4th June 2021
RCI only way forward after yet another death in police custody
Another piece of sad news has emerged. Lorry driver Umar Faruq Abdullah, an ethnic Indian man, has died at the South Klang district police headquarters (IPD).
This is the third case of custodial death reported in 15 days.
His death follows the death of security guard S Sivabalan, who died at the Gombak police station on May 20. A week later, Surendran Shanker died after being held at the Simpang Renggam prison in Johor. Let us not forget the tragic death of cow milk trader A. Ganapathy, who died while in hospital on April 18.
There were many before them that are yet to be accounted for. There are at least 29.4 million Malaysian citizens. Of this population only 6.9 percent are Indian heritage, according to Malaysian Department of Statistics and yet the deaths among Indians in prison custody seems to be higher relative to other communities in terms of percentage of population.
Between 2010 to 2017, there were at least 1600 deaths in Malaysian prisons. And yet according to Suara rakyat Malaysia (SUARAM) nearly 55% of police custodial deaths are recorded to be Indian victims.
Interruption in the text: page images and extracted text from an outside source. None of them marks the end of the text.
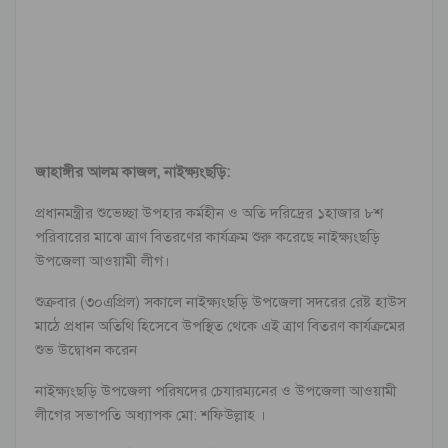
জাহাঙ্গীর আলম কাজল, নাইক্ষ্যংছড়ি:
প্রধানমন্ত্রীর শুভেচ্ছা উপহার কর্মহীন ও অতি দরিদ্রের ১হাজার ৮শ
পরিবারের মাঝে ত্রাণ বিতরণের কার্যক্রম শুরু করেছে নাইক্ষ্যংছড়ি
উপজেলা আওয়ামী লীগ।
শুক্রবার (৩০এপ্রিল) সকালে নাইক্ষ্যংছড়ি উপজেলা সদরের রেষ্ট হাউস
মাঠে প্রধান অতিথি হিসেবে উপস্থিত থেকে এই ত্রাণ বিতরণ কার্যক্রমের
শুভ উদ্বোধন করেন
নাইক্ষ্যংছড়ি উপজেলা পরিষদের চেযারম্যনের ও উপজেলা আওয়ামী
লীগের সভাপতি অধ্যাপক মো: শফিউল্লাহ ।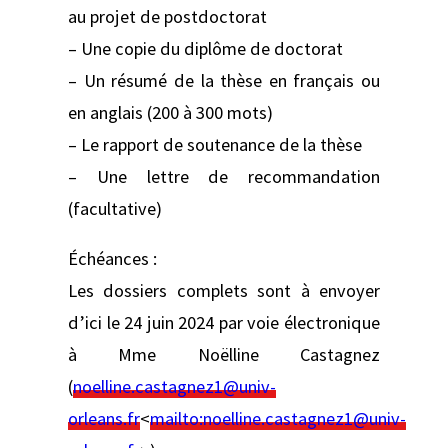
au projet de postdoctorat
– Une copie du diplôme de doctorat
– Un résumé de la thèse en français ou
en anglais (200 à 300 mots)
– Le rapport de soutenance de la thèse
– Une lettre de recommandation
(facultative)
Échéances :
Les dossiers complets sont à envoyer
d’ici le 24 juin 2024 par voie électronique
à Mme Noëlline Castagnez
(
noelline.castagnez1@univ-
orleans.fr
<
mailto:
noelline.castagnez1@univ-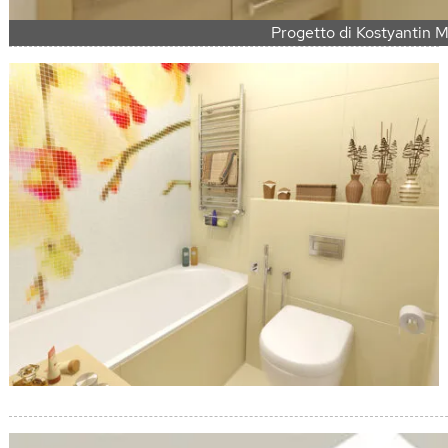
Progetto di Kostyantin M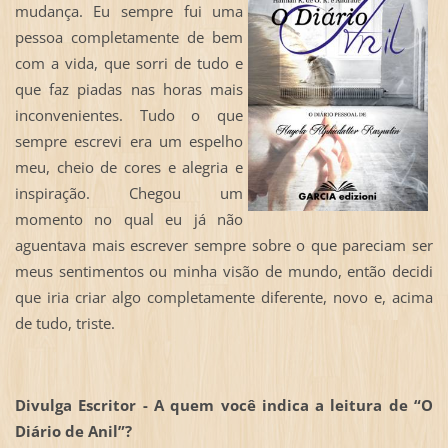
mudança. Eu sempre fui uma
pessoa completamente de bem
com a vida, que sorri de tudo e
que faz piadas nas horas mais
inconvenientes. Tudo o que
sempre escrevi era um espelho
meu, cheio de cores e alegria e
inspiração. Chegou um
momento no qual eu já não
aguentava mais escrever sempre sobre o que pareciam ser
meus sentimentos ou minha visão de mundo, então decidi
que iria criar algo completamente diferente, novo e, acima
de tudo, triste.
Divulga Escritor - A quem você indica a leitura de “O
Diário de Anil”?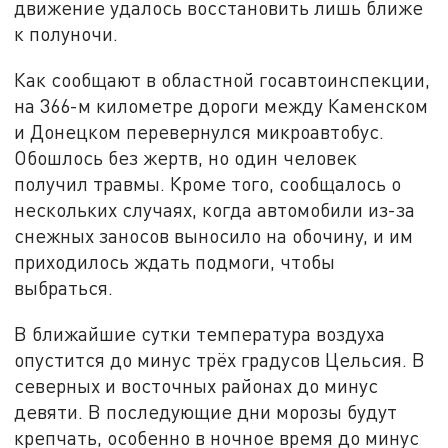
движение удалось восстановить лишь ближе
к полуночи.
Как сообщают в областной госавтоинспекции,
на 366-м километре дороги между Каменском
и Донецком перевернулся микроавтобус.
Обошлось без жертв, но один человек
получил травмы. Кроме того, сообщалось о
нескольких случаях, когда автомобили из-за
снежных заносов выносило на обочину, и им
приходилось ждать подмоги, чтобы
выбраться.
В ближайшие сутки температура воздуха
опустится до минус трёх градусов Цельсия. В
северных и восточных районах до минус
девяти. В последующие дни морозы будут
крепчать, особенно в ночное время до минус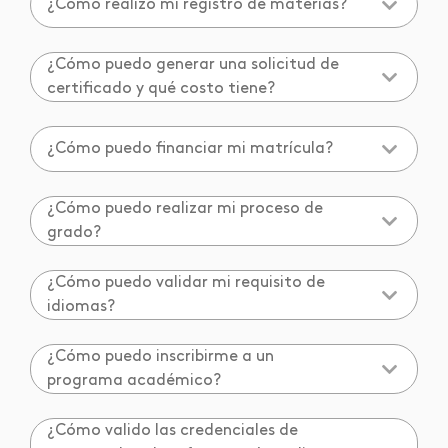
¿Cómo realizo mi registro de materias?
¿Cómo puedo generar una solicitud de
certificado y qué costo tiene?
¿Cómo puedo financiar mi matrícula?
¿Cómo puedo realizar mi proceso de
grado?
¿Cómo puedo validar mi requisito de
idiomas?
¿Cómo puedo inscribirme a un
programa académico?
¿Cómo valido las credenciales de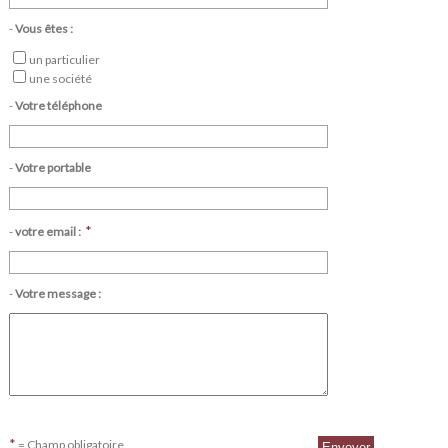
-
Vous êtes :
un particulier
une société
-
Votre téléphone
-
Votre portable
*
-
votre email :
-
Votre message :
*
= Champ obligatoire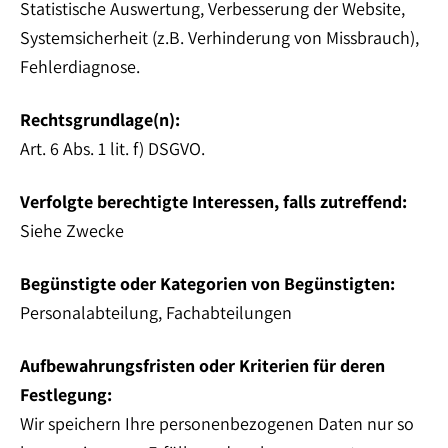
Statistische Auswertung, Verbesserung der Website,
Systemsicherheit (z.B. Verhinderung von Missbrauch),
Fehlerdiagnose.
Rechtsgrundlage(n):
Art. 6 Abs. 1 lit. f) DSGVO.
Verfolgte berechtigte Interessen, falls zutreffend:
Siehe Zwecke
Begünstigte oder Kategorien von Begünstigten:
Personalabteilung, Fachabteilungen
Aufbewahrungsfristen oder Kriterien für deren
Festlegung:
Wir speichern Ihre personenbezogenen Daten nur so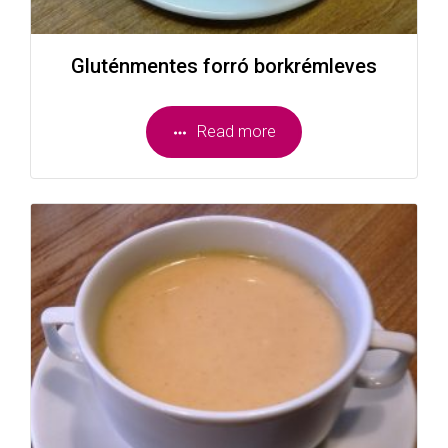
Gluténmentes forró borkrémleves
Read more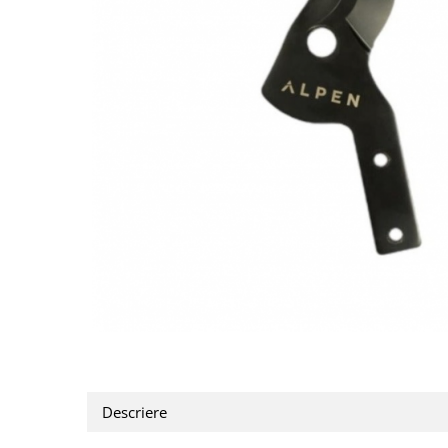
CUTITE DE BUZUNAR
FOARFECE ELECTRICE SI ACCESORII
ACCESORII
Manusi
Pentru ascutit
Pentru intretinere
Toc foarfeca
CLESTI
Descriere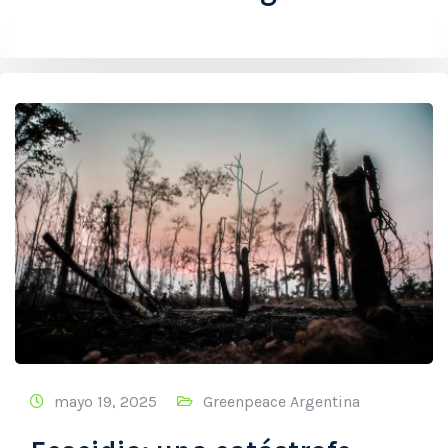
mayo 19, 2025
Greenpeace Argentina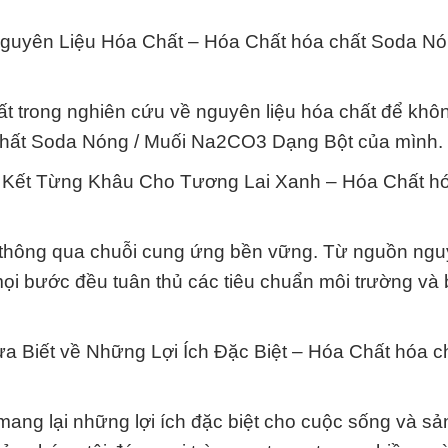
guyên Liệu Hóa Chất – Hóa Chất hóa chất Soda Nó
ất trong nghiên cứu về nguyên liệu hóa chất để kh
 chất Soda Nóng / Muối Na2CO3 Dạng Bột của mình.
 Kết Từng Khâu Cho Tương Lai Xanh – Hóa Chất hó
 thông qua chuỗi cung ứng bền vững. Từ nguồn ngu
ọi bước đều tuân thủ các tiêu chuẩn môi trường và b
 Biết về Những Lợi Ích Đặc Biệt – Hóa Chất hóa c
ang lại những lợi ích đặc biệt cho cuộc sống và sản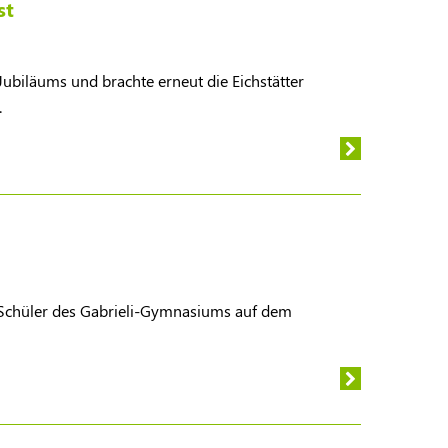
st
Jubiläums und brachte erneut die Eichstätter
.
 Schüler des Gabrieli-Gymnasiums auf dem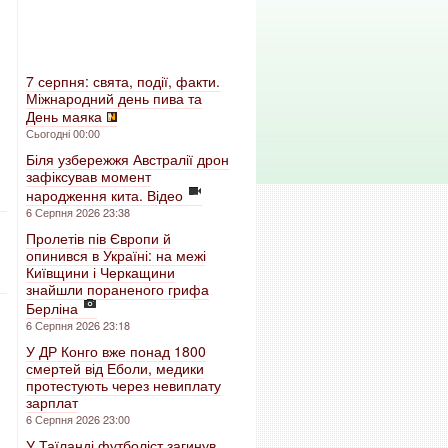
7 серпня: свята, події, факти.
Міжнародний день пива та
День маяка
Сьогодні 00:00
Біля узбережжя Австралії дрон
зафіксував момент
народження кита. Відео
6 Серпня 2026 23:38
Пролетів пів Європи й
опинився в Україні: на межі
Київщини і Черкащини
знайшли пораненого грифа
Берліна
6 Серпня 2026 23:18
У ДР Конго вже понад 1800
смертей від Еболи, медики
протестують через невиплату
зарплат
6 Серпня 2026 23:00
У Таїланді футболіст загинув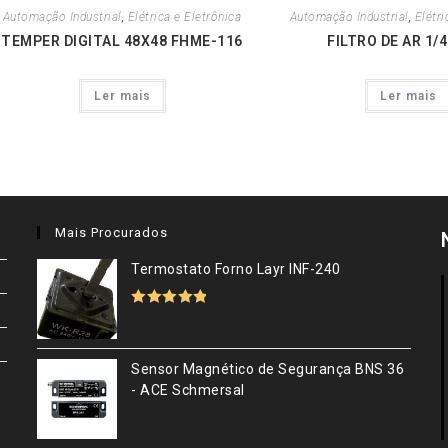
Automação Industrial
,
Elétrica e Eletrônica
Automação Industrial
,
Elétri
TEMPER DIGITAL 48X48 FHME-116
FILTRO DE AR 1/
Ler mais
Ler mais
Mais Procurados
Termostato Forno Layr INF-240
Avaliação
5.00
de 5
Sensor Magnético de Segurança BNS 36
- ACE Schmersal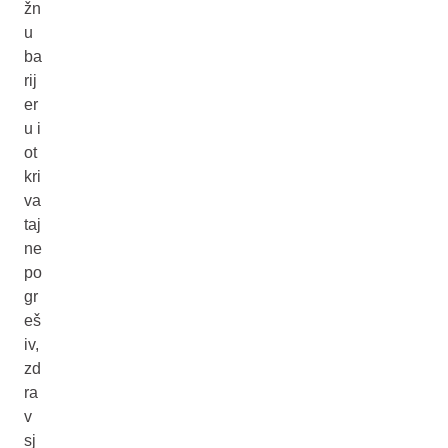
žn
u
ba
rij
er
u i
ot
kri
va
taj
ne
po
gr
eš
iv,
zd
ra
v
sj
When will this stop? Why are all these men of Indian ethnicity? Can the Perikatan Government give us any answers?
These tragic deaths are happening too often and I propose that the IGP and police come out and explain what is going on.
I had urged the Police to take up the pledge of “Zero Death” in custody, yet these deaths are still emerging, under this new IGP. The Rakyat trust and confidence in the police force will erode unless action is taken to stop custodial deaths.
When will the Malaysian Cabinet act proactively to stem out custodial deaths? The PM should not shy away from a pertinent Human Rights issue.
The time has come for a Royal Commission of Inquiry to be set up to investigate all these custodial deaths. The issue is systemic and requires an external impartial investigation.
We could take heed from the US to address institutional racism especially in relation to George Floyds death. An independent commission announced its findings on April 27 with the publication of a detailed report that alleges the existence of systemic racism inherent in police violence against Black Americans, which they argue constitutes crimes against humanity.
Although the commission has no enforcement authority, it made specific referrals to the United Nations Human Rights Council (HRC), the International Criminal Court (ICC), the Executive Branch of the U.S. Government and the U.S. Congress, among others.
In the U.S., the referrals included a call for reparations, action to review and retool existing law enforcement policies, and passage of legislation to hold law enforcement officers accountable when Black individuals die as a result of their encounters with police
Too much time has passed on. It’s time for action to root out ethnic discrimination and restore civil rights in the country. Justice delayed is justice denied.